If someone sneezes at you, even most simple mask will stop at least 50% of viruses. If someone was far away and only a small load reached you, that may be enough to keep you safe.

> (And if YOU are infected you should not be out anyway)

The big problem is to know when you're infected. Mask keeps others safe if you're not aware that you're infected.

Some reports say that you start distributing viruses pretty much immediately after getting it yourself.

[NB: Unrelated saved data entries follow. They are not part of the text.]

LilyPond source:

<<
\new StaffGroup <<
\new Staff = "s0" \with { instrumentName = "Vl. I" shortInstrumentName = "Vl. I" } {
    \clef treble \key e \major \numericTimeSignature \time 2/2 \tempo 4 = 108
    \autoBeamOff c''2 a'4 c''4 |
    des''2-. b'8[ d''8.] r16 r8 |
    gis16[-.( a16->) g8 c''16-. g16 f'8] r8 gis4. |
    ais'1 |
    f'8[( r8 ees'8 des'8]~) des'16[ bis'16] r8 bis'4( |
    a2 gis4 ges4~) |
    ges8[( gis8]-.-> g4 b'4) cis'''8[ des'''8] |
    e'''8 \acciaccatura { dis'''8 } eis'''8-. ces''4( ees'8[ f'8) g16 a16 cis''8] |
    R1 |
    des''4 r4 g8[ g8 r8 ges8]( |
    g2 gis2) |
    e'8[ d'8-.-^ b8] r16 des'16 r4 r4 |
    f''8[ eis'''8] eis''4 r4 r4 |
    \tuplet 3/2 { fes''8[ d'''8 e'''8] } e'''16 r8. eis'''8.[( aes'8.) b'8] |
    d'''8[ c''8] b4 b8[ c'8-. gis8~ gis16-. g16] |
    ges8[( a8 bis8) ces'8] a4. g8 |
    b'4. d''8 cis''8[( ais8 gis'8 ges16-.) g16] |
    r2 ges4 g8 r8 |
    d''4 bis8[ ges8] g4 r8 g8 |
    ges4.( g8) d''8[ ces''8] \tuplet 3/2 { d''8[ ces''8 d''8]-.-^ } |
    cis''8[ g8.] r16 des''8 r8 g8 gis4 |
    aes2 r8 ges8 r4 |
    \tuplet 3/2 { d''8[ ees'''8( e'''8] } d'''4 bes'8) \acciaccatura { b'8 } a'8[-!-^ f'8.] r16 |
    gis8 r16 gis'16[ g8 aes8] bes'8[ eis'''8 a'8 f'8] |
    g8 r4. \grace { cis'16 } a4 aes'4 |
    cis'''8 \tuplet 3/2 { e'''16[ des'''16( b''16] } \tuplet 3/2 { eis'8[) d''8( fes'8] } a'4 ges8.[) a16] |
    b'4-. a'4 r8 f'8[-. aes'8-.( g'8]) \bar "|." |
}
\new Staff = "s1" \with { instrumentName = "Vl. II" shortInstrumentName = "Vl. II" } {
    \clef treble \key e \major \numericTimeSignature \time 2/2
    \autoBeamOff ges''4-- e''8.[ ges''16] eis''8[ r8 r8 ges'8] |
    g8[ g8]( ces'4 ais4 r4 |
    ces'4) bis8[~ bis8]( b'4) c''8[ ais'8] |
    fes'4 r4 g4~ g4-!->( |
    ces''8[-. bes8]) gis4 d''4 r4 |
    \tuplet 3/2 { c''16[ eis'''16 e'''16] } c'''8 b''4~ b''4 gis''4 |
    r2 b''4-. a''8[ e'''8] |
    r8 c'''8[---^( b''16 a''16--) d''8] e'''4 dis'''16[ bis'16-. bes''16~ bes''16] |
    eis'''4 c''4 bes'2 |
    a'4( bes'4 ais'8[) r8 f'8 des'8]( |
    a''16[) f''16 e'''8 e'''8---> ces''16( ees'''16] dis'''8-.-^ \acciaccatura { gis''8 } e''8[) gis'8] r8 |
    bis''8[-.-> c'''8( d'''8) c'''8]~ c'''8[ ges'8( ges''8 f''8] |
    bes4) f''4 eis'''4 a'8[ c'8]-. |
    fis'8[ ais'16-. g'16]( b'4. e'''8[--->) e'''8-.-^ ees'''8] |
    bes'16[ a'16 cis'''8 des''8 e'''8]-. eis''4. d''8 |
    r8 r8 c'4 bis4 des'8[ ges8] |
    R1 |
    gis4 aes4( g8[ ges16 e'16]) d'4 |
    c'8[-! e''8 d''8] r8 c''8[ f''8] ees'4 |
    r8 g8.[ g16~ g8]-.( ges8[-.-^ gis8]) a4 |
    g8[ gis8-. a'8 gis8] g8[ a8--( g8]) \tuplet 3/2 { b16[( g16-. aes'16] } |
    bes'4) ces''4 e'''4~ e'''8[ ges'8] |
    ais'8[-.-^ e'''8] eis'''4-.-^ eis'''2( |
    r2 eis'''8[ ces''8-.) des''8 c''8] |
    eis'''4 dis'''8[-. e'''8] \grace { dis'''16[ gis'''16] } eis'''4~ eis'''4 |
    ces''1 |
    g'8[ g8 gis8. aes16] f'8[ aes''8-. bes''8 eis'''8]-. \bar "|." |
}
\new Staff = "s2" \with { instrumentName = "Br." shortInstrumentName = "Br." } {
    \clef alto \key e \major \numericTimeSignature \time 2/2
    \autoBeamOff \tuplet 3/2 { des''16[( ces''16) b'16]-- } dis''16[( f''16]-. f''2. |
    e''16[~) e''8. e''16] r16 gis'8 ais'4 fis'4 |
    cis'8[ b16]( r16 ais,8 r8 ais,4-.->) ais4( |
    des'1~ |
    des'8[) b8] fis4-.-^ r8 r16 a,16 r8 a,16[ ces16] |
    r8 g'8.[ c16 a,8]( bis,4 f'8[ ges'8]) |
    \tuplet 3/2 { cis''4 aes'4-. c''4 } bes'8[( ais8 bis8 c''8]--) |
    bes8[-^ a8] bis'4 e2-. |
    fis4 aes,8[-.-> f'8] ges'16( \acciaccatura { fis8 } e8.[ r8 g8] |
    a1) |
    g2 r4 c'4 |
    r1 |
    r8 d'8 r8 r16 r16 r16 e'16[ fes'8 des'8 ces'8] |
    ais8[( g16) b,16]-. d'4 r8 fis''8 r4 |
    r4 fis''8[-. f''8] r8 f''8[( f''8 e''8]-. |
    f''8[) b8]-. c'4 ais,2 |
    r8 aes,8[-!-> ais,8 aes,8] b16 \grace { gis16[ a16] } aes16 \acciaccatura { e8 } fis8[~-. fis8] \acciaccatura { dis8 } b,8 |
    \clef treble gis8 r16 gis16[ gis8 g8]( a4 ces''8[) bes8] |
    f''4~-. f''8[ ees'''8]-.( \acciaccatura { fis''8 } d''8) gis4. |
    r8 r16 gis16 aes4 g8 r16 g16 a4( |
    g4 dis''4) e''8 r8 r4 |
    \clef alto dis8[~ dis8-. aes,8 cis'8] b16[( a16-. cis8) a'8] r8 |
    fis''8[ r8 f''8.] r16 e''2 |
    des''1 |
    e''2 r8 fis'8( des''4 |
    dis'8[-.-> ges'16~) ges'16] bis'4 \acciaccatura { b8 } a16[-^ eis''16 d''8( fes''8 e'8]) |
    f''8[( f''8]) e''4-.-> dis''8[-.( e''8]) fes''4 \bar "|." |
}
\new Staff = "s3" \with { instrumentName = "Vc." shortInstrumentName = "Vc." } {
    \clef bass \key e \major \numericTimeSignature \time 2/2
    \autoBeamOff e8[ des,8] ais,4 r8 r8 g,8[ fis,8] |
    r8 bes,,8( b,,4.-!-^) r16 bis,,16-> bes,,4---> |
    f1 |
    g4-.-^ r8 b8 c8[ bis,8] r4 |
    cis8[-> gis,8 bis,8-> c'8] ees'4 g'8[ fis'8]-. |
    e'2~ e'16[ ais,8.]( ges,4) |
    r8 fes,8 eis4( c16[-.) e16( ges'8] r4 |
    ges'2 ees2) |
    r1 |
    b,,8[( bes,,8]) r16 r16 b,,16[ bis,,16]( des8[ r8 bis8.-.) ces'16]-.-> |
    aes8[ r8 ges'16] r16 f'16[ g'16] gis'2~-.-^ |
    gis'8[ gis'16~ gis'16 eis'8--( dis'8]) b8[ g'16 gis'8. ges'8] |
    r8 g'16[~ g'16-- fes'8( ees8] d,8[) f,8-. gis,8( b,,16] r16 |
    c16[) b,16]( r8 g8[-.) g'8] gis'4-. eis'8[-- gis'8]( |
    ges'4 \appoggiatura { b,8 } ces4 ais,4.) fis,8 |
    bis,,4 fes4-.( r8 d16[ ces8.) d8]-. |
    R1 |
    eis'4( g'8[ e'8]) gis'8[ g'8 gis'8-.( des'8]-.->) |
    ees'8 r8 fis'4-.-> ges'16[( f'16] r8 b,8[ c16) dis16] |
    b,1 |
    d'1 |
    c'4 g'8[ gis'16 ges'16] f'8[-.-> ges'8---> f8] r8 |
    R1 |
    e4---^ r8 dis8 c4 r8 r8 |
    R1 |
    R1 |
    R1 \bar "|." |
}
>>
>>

Even if all contacts (which is far from guaranteed) get traced and you get checked and/or isolated in a day or two, you'd be already spreading viruses for that timeframe.



> Wearing mask discourages you from touching your face with your hands

Good point!

> If someone sneezes at you, even most simple mask will stop at least 50% of viruses

sounds plausible, but any reference for that figure?


That's what is posted in our local media. I'm not sure if it comes from local gov agencies or WHO or something else.

FFP2 / N95 respirators - 90-something percent, medical "blue" masks - 80 percent, home-made piece-of-cloth style ~ 50%.

Wearing sunglasses is encouraged too. Both to stop the load if someone sneezes at you and discourage from touching your eyes.


N95 - 95% at least.

Medical mask - 96,4%.

Home made mask - 60-96% (depends on cloth and sewing).

https://www.researchgate.net/publication/258525804_Testing_t...


Maybe you and I have different medical masks in mind? I was talking about masks like this:

https://cdn.shopify.com/s/files/1/0080/6830/0851/products/6_...

https://www.123rf.com/photo_138981777_stock-vector-person-we...

https://phonetub.com/products/100-disposable-face-surgical-m...

The main problem with blue masks and home made is that they tend to get wet from breath and their effectiveness go down the drain.